Emily Solomon, a freshman visual and media arts major, will be the Student Government Association’s president for the upcoming school year after receiving 12 votes, out of 112 total, in the election two weeks ago. Solomon, who served as the executive assistant to the president this year, was offered the presidency after the top two vote-getters declined the position.
Navidra Hardin, a sophomore political communication major, ran a write-in campaign and received the most votes, 58. Angelika Romero, a junior journalism major who ran and won a write-in campaign for senior class president, was the runner-up with 16 votes.
Solomon did not immediately agree to accept the position, partially due to the low number of votes she received.
“There was a sort of initial doubt surrounding the fact that I only got 12 votes,” Solomon said. “But at the end of the day, I have spent this past year doing everything I can for this school.”
The SGA constitution prohibits the elections commissioner from being a balloted candidate while holding the position.
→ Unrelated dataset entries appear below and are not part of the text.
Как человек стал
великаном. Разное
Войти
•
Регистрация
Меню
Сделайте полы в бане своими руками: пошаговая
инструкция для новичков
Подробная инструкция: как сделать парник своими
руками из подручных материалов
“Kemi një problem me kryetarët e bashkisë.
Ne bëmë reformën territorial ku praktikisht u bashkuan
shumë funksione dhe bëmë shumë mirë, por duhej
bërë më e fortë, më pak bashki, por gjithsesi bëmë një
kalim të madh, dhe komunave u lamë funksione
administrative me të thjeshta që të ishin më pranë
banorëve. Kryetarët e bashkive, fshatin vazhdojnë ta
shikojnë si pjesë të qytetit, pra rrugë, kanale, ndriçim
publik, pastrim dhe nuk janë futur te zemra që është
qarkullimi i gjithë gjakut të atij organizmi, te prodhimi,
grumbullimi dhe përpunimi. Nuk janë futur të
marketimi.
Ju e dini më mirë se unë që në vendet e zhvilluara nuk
Solomon served as the elections commissioner; however, she was a write-in and did not ask for votes, she said.
“There was nothing from me that could have been construed to be a campaign,” she said. “This was not something I had in mind.”
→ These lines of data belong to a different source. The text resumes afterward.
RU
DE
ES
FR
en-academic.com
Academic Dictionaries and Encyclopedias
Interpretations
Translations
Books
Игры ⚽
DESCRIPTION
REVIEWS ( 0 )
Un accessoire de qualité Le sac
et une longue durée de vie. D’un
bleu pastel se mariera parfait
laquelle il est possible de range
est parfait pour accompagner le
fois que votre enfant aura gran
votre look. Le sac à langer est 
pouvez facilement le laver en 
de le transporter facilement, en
Current SGA President Paul Almeida said that he, Associate Dean of Students Sharon Duffy, and SGA Chief Justice Shekinah-Glory Beepat made the decision that Solomon’s win was ethical.
According to Almeida, a senior political communication and marketing communication double major, in the event that the candidate with the majority of votes declines the presidency, the next two highest will run against each other. However, because Romero also declined, Solomon was offered the presidency.
Hardin told the Beacon that he declined the presidency this year because he accepted a position with the Human Rights Campaign as a diversity intern.
Romero said she considered the position, but decided to accept the class of 2015 presidency instead.
“Being SGA president was not part of my initial goal,” she said.
Solomon said she had considered running for president for the 2014-2015 academic year, but feels her role in SGA this year gave her the background to be president.
“Because the executive assistant position is so very much behind the scenes, it escapes a lot of people’s notice,” Solomon said. “I’m very well qualified for this in the sense that I worked directly under the person whose role I’m fulfilling next year.”
Almeida interviewed and chose Solomon to be his executive assistant partway through the fall semester, he said.
“She’s done every task I’ve assigned her and gone above and beyond,” he said. “She already knows how the position [of president] functions, so she’s really on track to succeed next year.”
Solomon turned in her election packet April 11, officially accepting the role as president.
“I’m not doing this for the title or any perceived power that comes with the role,” she said. “I’m doing this for the students.”